---------- Reading text ----------

Andrew Smith, CEO of the Virgin Islands Water and Power Authority, addressed a broad range of challenges the utility faces. (Screenshot of video conference)

With a mandate to pull the plug on frequent blackouts, rise above ballooning fuel prices, and complete ambitious — and highly technical — infrastructure projects, it might seem odd the Virgin Islands Water and Power Authority’s CEO was excited about a company cookout Thursday. But he was. It was a small but important step in the right direction.

Andrew Smith, on the job since January, was well aware of the cash-strapped public utility’s challenges. Some can be resolved piecemeal, like putting up storm-resistant power poles and burying power lines where possible. But other issues are less obvious, requiring a holistic approach.

The cookout Thursday was to celebrate a new St. Thomas facility for the company’s lineworkers to use. Improving working conditions, Smith said, will help improve the quality of work.

“Our facilities are in a material state of disrepair. There’s debris everywhere. The buildings aren’t maintained. The working conditions are not good,” he said. “If I come to work and there’s old dilapidated equipment, there’s old broken down stuff over here, that doesn’t inspire me to do good work. That doesn’t inspire me to take care of what I have.”

Smith seemed genuinely tickled that an employee with “a really poor attitude” had something nice to say about the new lineworker’s building.

---------- Records ----------

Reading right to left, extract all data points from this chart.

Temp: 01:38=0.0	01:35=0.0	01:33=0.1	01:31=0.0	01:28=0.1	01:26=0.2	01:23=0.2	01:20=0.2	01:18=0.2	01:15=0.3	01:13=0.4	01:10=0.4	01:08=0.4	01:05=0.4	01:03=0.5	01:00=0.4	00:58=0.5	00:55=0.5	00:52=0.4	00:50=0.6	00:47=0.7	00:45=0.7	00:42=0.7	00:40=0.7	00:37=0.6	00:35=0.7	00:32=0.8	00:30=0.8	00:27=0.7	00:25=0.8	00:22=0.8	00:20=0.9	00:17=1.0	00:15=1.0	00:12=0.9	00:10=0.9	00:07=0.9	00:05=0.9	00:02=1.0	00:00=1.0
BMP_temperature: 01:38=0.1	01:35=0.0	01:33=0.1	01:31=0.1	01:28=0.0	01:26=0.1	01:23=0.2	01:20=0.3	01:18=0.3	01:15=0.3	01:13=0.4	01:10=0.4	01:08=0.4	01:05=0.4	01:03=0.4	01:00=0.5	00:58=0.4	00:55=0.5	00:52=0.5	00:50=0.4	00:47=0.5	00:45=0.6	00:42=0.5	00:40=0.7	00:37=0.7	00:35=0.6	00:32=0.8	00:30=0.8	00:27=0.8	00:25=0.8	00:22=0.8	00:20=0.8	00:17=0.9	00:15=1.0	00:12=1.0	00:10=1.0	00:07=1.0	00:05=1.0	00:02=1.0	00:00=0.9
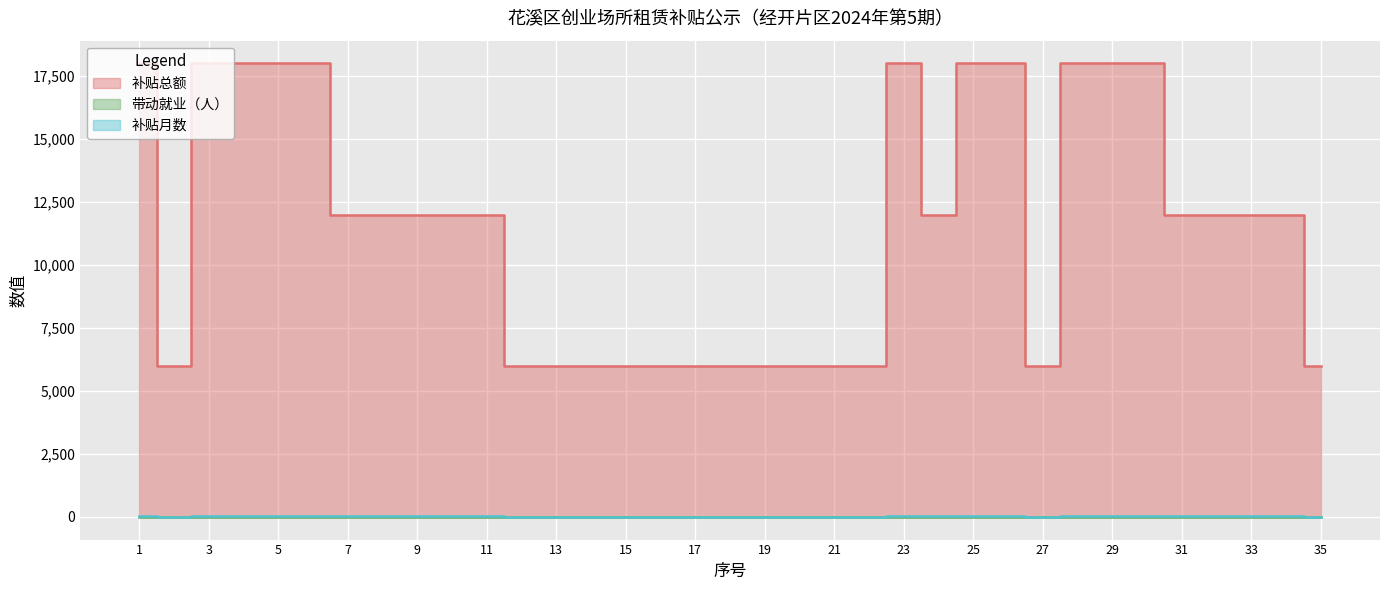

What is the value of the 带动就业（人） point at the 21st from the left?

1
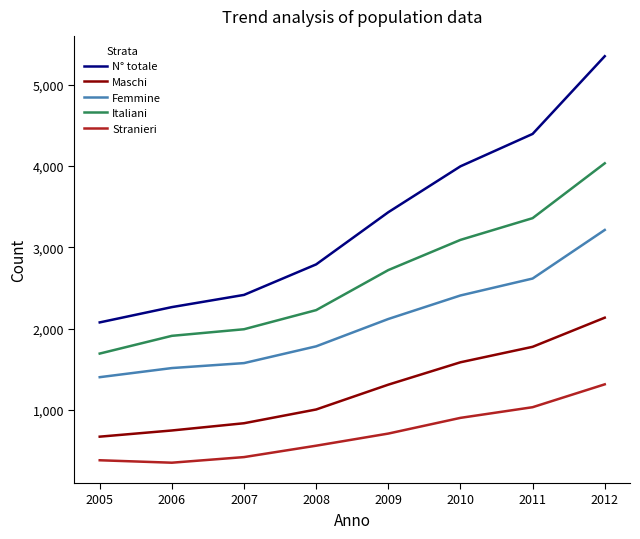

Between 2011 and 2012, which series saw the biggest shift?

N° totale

----------
---------- Records ----------

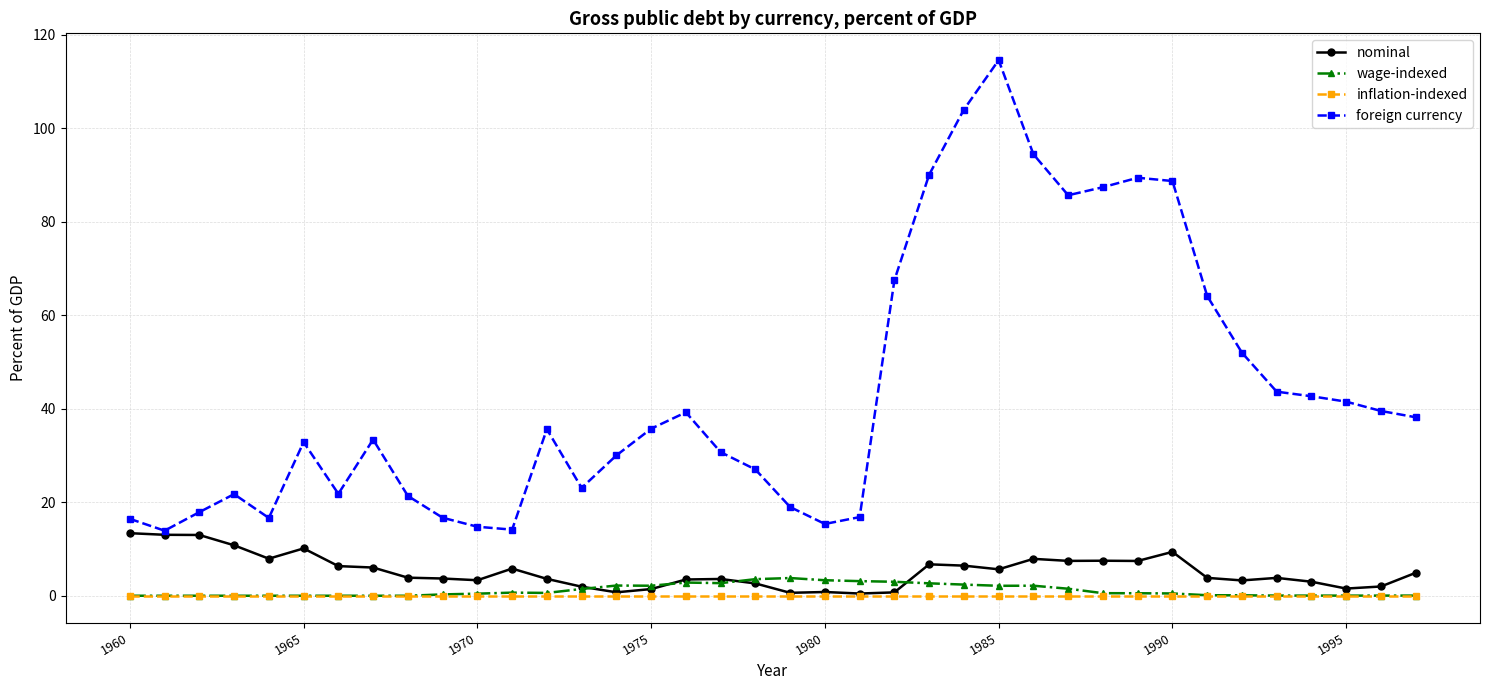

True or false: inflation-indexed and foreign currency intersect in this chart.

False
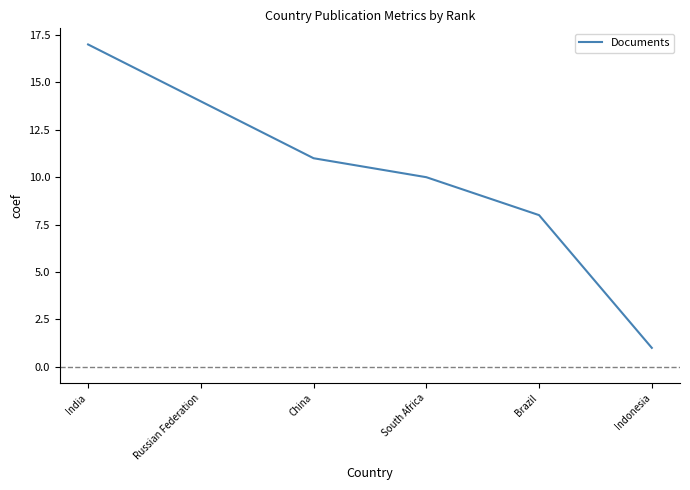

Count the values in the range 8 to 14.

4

----------
---------- Records ----------

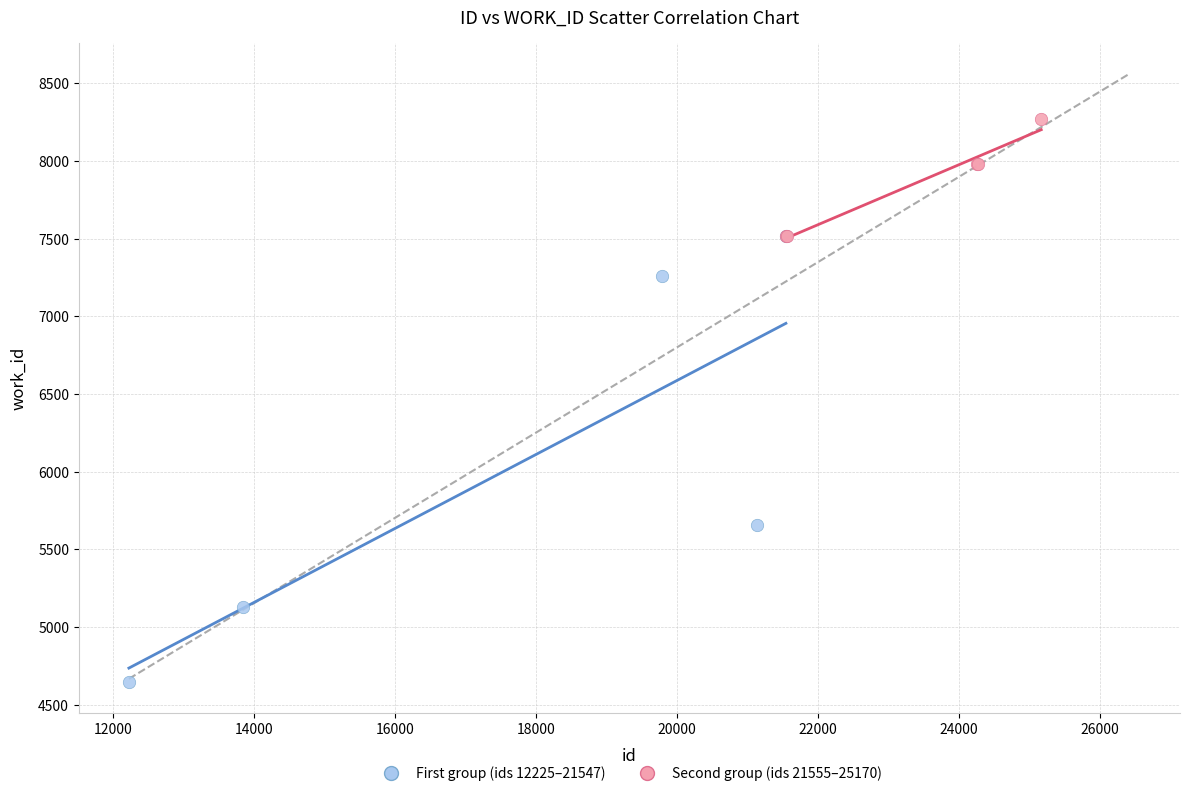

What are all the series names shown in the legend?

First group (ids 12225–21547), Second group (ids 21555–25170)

----------

▸ **Assigned task 1**: According to the utility article, what did Thursday's cookout celebrate?
▸ **Assigned task 2**: Copy out the utility article from "With a mandate" down to "quality of work.", renaming "cookout" as "barbecue" each time it occurs.
▸ **Assigned task 3**: Write what follows in the article on the Virgin Islands utility, picking up after its final sentence.

▸ **Task output 1**: A new St. Thomas facility for the company's lineworkers to use.

▸ **Task output 2**:
With a mandate to pull the plug on frequent blackouts, rise above ballooning fuel prices, and complete ambitious — and highly technical — infrastructure projects, it might seem odd the Virgin Islands Water and Power Authority’s CEO was excited about a company barbecue Thursday. But he was. It was a small but important step in the right direction.

Andrew Smith, on the job since January, was well aware of the cash-strapped public utility’s challenges. Some can be resolved piecemeal, like putting up storm-resistant power poles and burying power lines where possible. But other issues are less obvious, requiring a holistic approach.

The barbecue Thursday was to celebrate a new St. Thomas facility for the company’s lineworkers to use. Improving working conditions, Smith said, will help improve the quality of work.

▸ **Task output 3**:
Likewise, keeping the Authority’s tattered and patched fleet of service vehicles up and running isn’t just a morale booster but a vital part of storm resiliency, he said.

“We got all of our trucks working on St. Croix and we saw that during Tropical Storm Fiona. Our restoration was fairly rapid on St. Croix because we had all the vehicles working,” Smith said. But on St. Thomas, where the terrain is less forgiving, the trucks were beyond repair.

“The repair approach isn’t working. And that’s OK. We started setting aside money — and it took us six or eight weeks to do it — and we got enough money put together that we bought two bucket trucks,” he said. “I don’t think the linemen on either island have had a new bucket truck in I don’t know how many years.”

On Monday, a new head of safety joined the utility on St. Croix. Josh Jones, formerly Safety Manager of Operations for Iowa and Wisconsin-based Alliant Energy, was hired after an extensive search, Smith said, that included internal candidates, external USVI candidates, and two mainland candidates.

Like equipment upkeep, Smith said emphasis on workplace safety was something that builds a strong company culture: Doing little things the right way leads to doing big things the right way.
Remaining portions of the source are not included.